= Passage to read =
[Start of Attachment]
This article is structured as follows. In section 2 the nonlocal elliptic equations are given, along with the Bayesian inverse problem, and well-posedness of both are established. In particular, it is shown that the posterior has a well-defined Radon-Nikodym derivative w.r.t. prior measure. In section 3 we consider how one can approximate expectations w.r.t. the prior and the posterior, specifically using MLMC and MLSMC methods. Our complexity results are given also. Section 4 provides some numerical implementations of MLMC and MLSMC for the prior, and posterior, respectively.

2 Nonlocal elliptic equations

2.1 Setup

Consider the following equation

	$\displaystyle\mathcal{L}(u)(x)$	$\displaystyle=$	$\displaystyle b(x),\quad{\rm for~}x\in\Omega\subset\mathbb{R}^{d}$		(2.1)
	$\displaystyle u(x)$	$\displaystyle=$	$\displaystyle 0,\quad{\rm for~}x\in\Gamma,$		(2.2)
[End of Attachment]
= Saved entries =
[Start of Attachment]
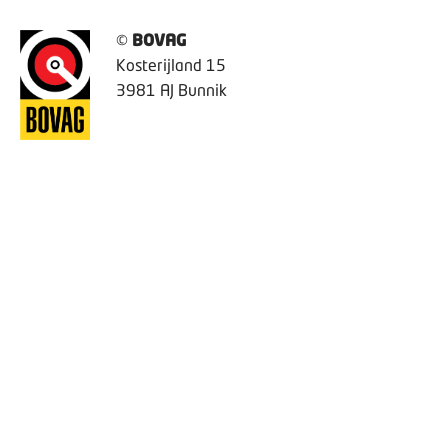
©
BOVAG
Kosterijland 15
3981 AJ Bunnik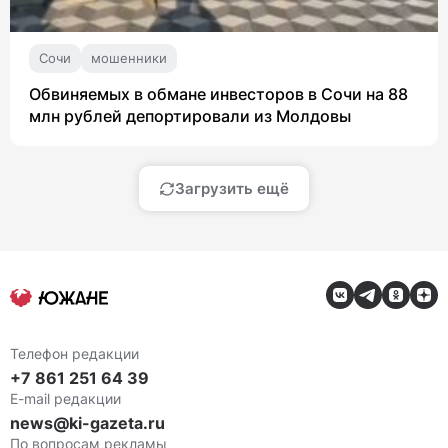
Сочи
мошенники
Обвиняемых в обмане инвесторов в Сочи на 88
млн рублей депортировали из Молдовы
Загрузить ещё
Телефон редакции
+7 861 251 64 39
E-mail редакции
news@ki-gazeta.ru
По вопросам рекламы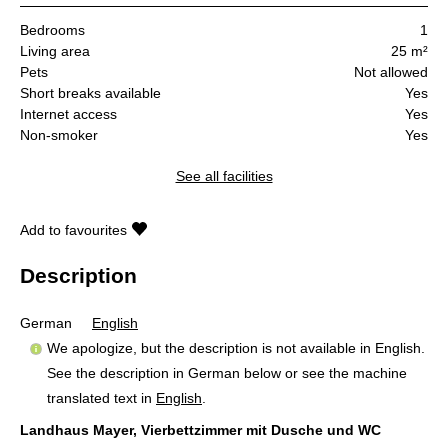
Bedrooms
1
Living area
25 m²
Pets
Not allowed
Short breaks available
Yes
Internet access
Yes
Non-smoker
Yes
See all facilities
Add to favourites
Description
German
English
We apologize, but the description is not available in English.
See the description in German below or see the machine
translated text in
English
.
Landhaus Mayer, Vierbettzimmer mit Dusche und WC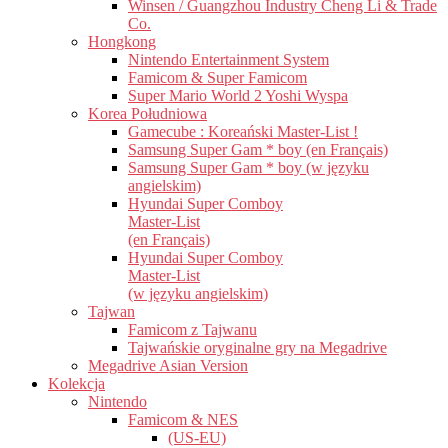
Winsen / Guangzhou Industry Cheng Li & Trade
Co.
Hongkong
Nintendo Entertainment System
Famicom & Super Famicom
Super Mario World 2 Yoshi Wyspa
Korea Południowa
Gamecube : Koreański Master-List !
Samsung Super Gam * boy (en Français)
Samsung Super Gam * boy (w języku
angielskim)
Hyundai Super Comboy
Master-List
(en Français)
Hyundai Super Comboy
Master-List
(w języku angielskim)
Tajwan
Famicom z Tajwanu
Tajwańskie oryginalne gry na Megadrive
Megadrive Asian Version
Kolekcja
Nintendo
Famicom & NES
(US-EU)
[End of Attachment]
= Questions on the material =
a) In the excerpt on nonlocal elliptic equations, what is shown about the posterior?
b) Carry on with the excerpt on nonlocal elliptic equations, starting after equation (2.2).
These records are separate material, unrelated to the excerpt on nonlocal elliptic equations.

= Replies =
a) The posterior has a well-defined Radon-Nikodym derivative with respect to the prior measure.

b)
where $\mathcal{L}$ is given by (1.1), the domain $\Omega$ is simply connected, and its “boundary” $\Gamma$ is sufficiently regular and nonlocal, in the sense that it has non-zero volume in $\mathbb{R}^{d}$ ,

Under appropriate conditions on $B$ , $\mathcal{L}^{-1}:H^{-s}(\Omega\cup\Gamma)\rightarrow H^{s}_{c}(\Omega\cup\Gamma)$ , for $s\in[0,1)$ , with $s=1$ only for the limiting local version in which $B(x,x^{\prime})=(I-\partial^{2}/\partial x^{2})\delta(x^{\prime}-x)$ (or a similar uniformly elliptic form) [10]. Following [10] $H^{s}_{c}=\{u\in H^{s};u|_{\Gamma}=0,\int_{\mathbb{R}^{d}}u(x)dx=0\}$ denotes the volume constrained space of functions, and the fractional Sobolev space $H^{s}$ is defined as follows, for $s\in(0,1)$ ,

H^{s}:=\{u\in L^{2}(\Omega\cup\Gamma):\|u\|_{L^{2}(\Omega\cup\Gamma)}+|u|_{H^{s}(\Omega\cup\Gamma)}<\infty\},

(2.3)

where

|u|_{H^{s}(\Omega\cup\Gamma)}:=\int_{\Omega\cup\Gamma}\int_{\Omega\cup\Gamma}\frac{(u(x)-u(y))^{2}}{|x-y|^{d+2s}}dydx.

We define $H^{0}_{c}:=L^{2}_{c}$ for ease of notation.

For $b\in V^{*}(\Omega\cup\Gamma)$ , the dual with respect to $L^{2}$ of some space $V(\Omega\cup\Gamma)$ , the weak formulation of (2.2) can be defined as follows. Integrate the equation against an arbitrary test function $v\in V(\Omega\cup\Gamma)$ . Now, find $u\in V(\Omega\cup\Gamma)$ (satisfying the boundary conditions) such that

\displaystyle\mathcal{B}(u,v)

\displaystyle=F(v),\quad{\rm for~all~}v\in V(\Omega\cup\Gamma),

(2.4)

where

\begin{split}\mathcal{B}(u,v)&:=\int_{\mathbb{R}^{d}}\int_{\mathbb{R}^{d}}[u(x^{\prime})-u(x)]B(x,x^{\prime})dx^{\prime}v(x)dx,\\ F(v)&:=\int_{\mathbb{R}^{d}}b(x)v(x)dx.\end{split}

2.2 Numerical methods for forward solution

Let $h_{\ell}$ denote the maximum diameter of an element of $V_{\ell}\subset V_{\ell+1}\subset\cdots\subset V$ . The finite approximation of (2.4) is stated as follows. Identify some $u_{\ell}\in V_{\ell}$ such that

\displaystyle\mathcal{B}(u_{\ell},v_{\ell})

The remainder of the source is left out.